## Instruction
Omit every picture, then give all the entries again exactly.

## Records to use
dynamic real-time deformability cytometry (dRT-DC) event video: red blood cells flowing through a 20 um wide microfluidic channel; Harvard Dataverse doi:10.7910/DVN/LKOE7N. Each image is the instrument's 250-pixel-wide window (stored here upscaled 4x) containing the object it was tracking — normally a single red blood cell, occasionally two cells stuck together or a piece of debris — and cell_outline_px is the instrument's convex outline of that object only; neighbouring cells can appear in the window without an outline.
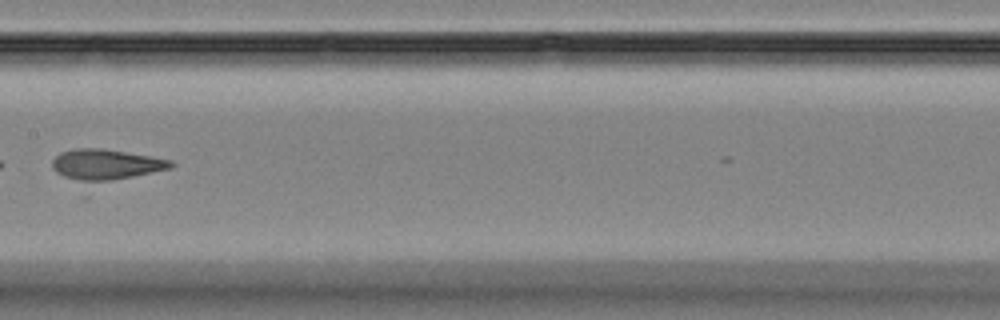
{"species": "Egyptian fruit bat (a non-hibernating species)", "species_latin": "Rousettus aegyptiacus", "temperature_condition": "room temperature", "stored_images_in_passage": 5, "camera_frame_rate_fps": 3000, "um_per_image_px": 0.085, "animal": {"sex": "female"}, "frame": {"image": 1, "passage_image": 4, "time_ms": 3.333, "image_size_px": [1000, 320], "cell_outline_px": [[176, 164], [172, 168], [92, 184], [88, 184], [64, 176], [56, 172], [52, 168], [52, 160], [60, 152], [76, 148], [100, 148], [172, 160]], "centroid_in_image_um": [8.96, 14.0], "position_along_channel_um": 198.4, "area_um2": 21.21}}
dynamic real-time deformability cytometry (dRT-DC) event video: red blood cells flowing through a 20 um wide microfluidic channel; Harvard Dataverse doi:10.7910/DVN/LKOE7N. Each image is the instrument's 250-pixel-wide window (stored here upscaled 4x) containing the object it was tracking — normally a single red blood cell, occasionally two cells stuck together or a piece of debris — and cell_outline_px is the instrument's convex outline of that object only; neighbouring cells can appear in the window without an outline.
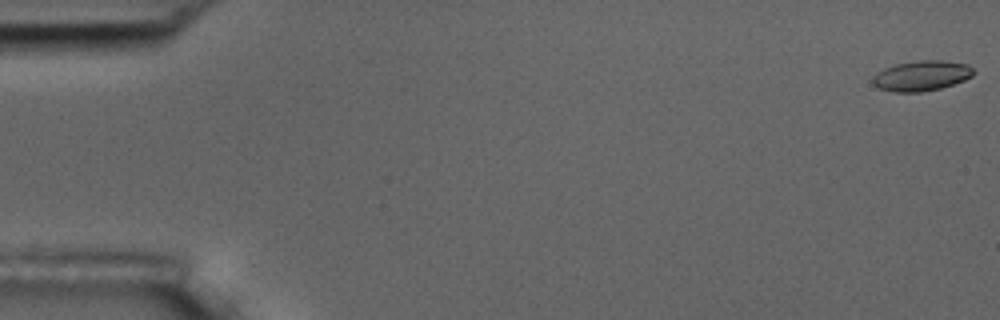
{"species": "common noctule bat (a hibernating species)", "species_latin": "Nyctalus noctula", "temperature_condition": "room temperature", "stored_images_in_passage": 5, "camera_frame_rate_fps": 3000, "um_per_image_px": 0.085, "animal": {"sex": "male", "body_mass_g": 17.5, "forearm_length_mm": 52.3}, "frame": {"image": 1, "passage_image": 1, "time_ms": 0.0, "image_size_px": [1000, 320], "cell_outline_px": [[976, 72], [972, 76], [964, 80], [940, 88], [920, 92], [892, 92], [876, 88], [872, 84], [872, 80], [884, 68], [896, 64], [920, 60], [940, 60], [968, 64]], "centroid_in_image_um": [78.34, 6.44], "position_along_channel_um": 6.7, "area_um2": 17.69}}
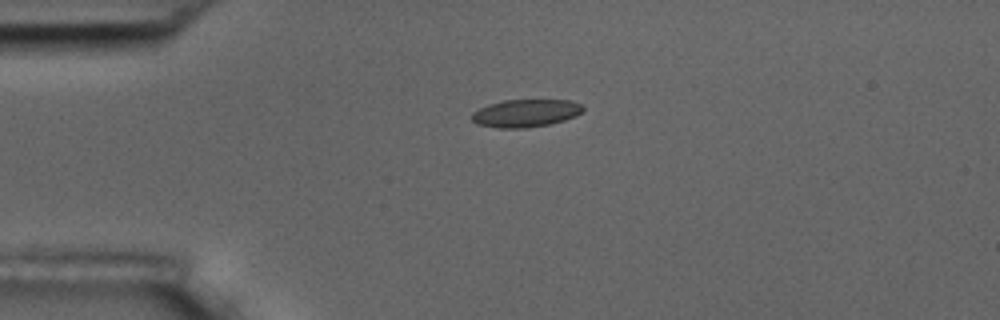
{"frame": {"image": 2, "passage_image": 4, "time_ms": 4.333, "image_size_px": [1000, 320], "cell_outline_px": [[584, 108], [576, 116], [564, 120], [548, 124], [524, 128], [500, 128], [476, 124], [472, 120], [472, 112], [488, 104], [504, 100], [568, 100], [580, 104]], "centroid_in_image_um": [44.65, 9.62], "position_along_channel_um": 40.4, "area_um2": 17.8}}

## Answer below
dynamic real-time deformability cytometry (dRT-DC) event video: red blood cells flowing through a 20 um wide microfluidic channel; Harvard Dataverse doi:10.7910/DVN/LKOE7N. Each image is the instrument's 250-pixel-wide window (stored here upscaled 4x) containing the object it was tracking — normally a single red blood cell, occasionally two cells stuck together or a piece of debris — and cell_outline_px is the instrument's convex outline of that object only; neighbouring cells can appear in the window without an outline.
{"species": "Egyptian fruit bat (a non-hibernating species)", "species_latin": "Rousettus aegyptiacus", "temperature_condition": "room temperature", "stored_images_in_passage": 5, "camera_frame_rate_fps": 3000, "um_per_image_px": 0.085, "animal": {"sex": "female"}, "frame": {"image": 1, "passage_image": 4, "time_ms": 3.333, "image_size_px": [1000, 320], "cell_outline_px": [[176, 164], [172, 168], [92, 184], [88, 184], [64, 176], [56, 172], [52, 168], [52, 160], [60, 152], [76, 148], [100, 148], [172, 160]], "centroid_in_image_um": [8.96, 14.0], "position_along_channel_um": 198.4, "area_um2": 21.21}}
dynamic real-time deformability cytometry (dRT-DC) event video: red blood cells flowing through a 20 um wide microfluidic channel; Harvard Dataverse doi:10.7910/DVN/LKOE7N. Each image is the instrument's 250-pixel-wide window (stored here upscaled 4x) containing the object it was tracking — normally a single red blood cell, occasionally two cells stuck together or a piece of debris — and cell_outline_px is the instrument's convex outline of that object only; neighbouring cells can appear in the window without an outline.
{"species": "common noctule bat (a hibernating species)", "species_latin": "Nyctalus noctula", "temperature_condition": "room temperature", "stored_images_in_passage": 5, "camera_frame_rate_fps": 3000, "um_per_image_px": 0.085, "animal": {"sex": "male", "body_mass_g": 17.5, "forearm_length_mm": 52.3}, "frame": {"image": 1, "passage_image": 1, "time_ms": 0.0, "image_size_px": [1000, 320], "cell_outline_px": [[976, 72], [972, 76], [964, 80], [940, 88], [920, 92], [892, 92], [876, 88], [872, 84], [872, 80], [884, 68], [896, 64], [920, 60], [940, 60], [968, 64]], "centroid_in_image_um": [78.34, 6.44], "position_along_channel_um": 6.7, "area_um2": 17.69}}
{"frame": {"image": 2, "passage_image": 4, "time_ms": 4.333, "image_size_px": [1000, 320], "cell_outline_px": [[584, 108], [576, 116], [564, 120], [548, 124], [524, 128], [500, 128], [476, 124], [472, 120], [472, 112], [488, 104], [504, 100], [568, 100], [580, 104]], "centroid_in_image_um": [44.65, 9.62], "position_along_channel_um": 40.4, "area_um2": 17.8}}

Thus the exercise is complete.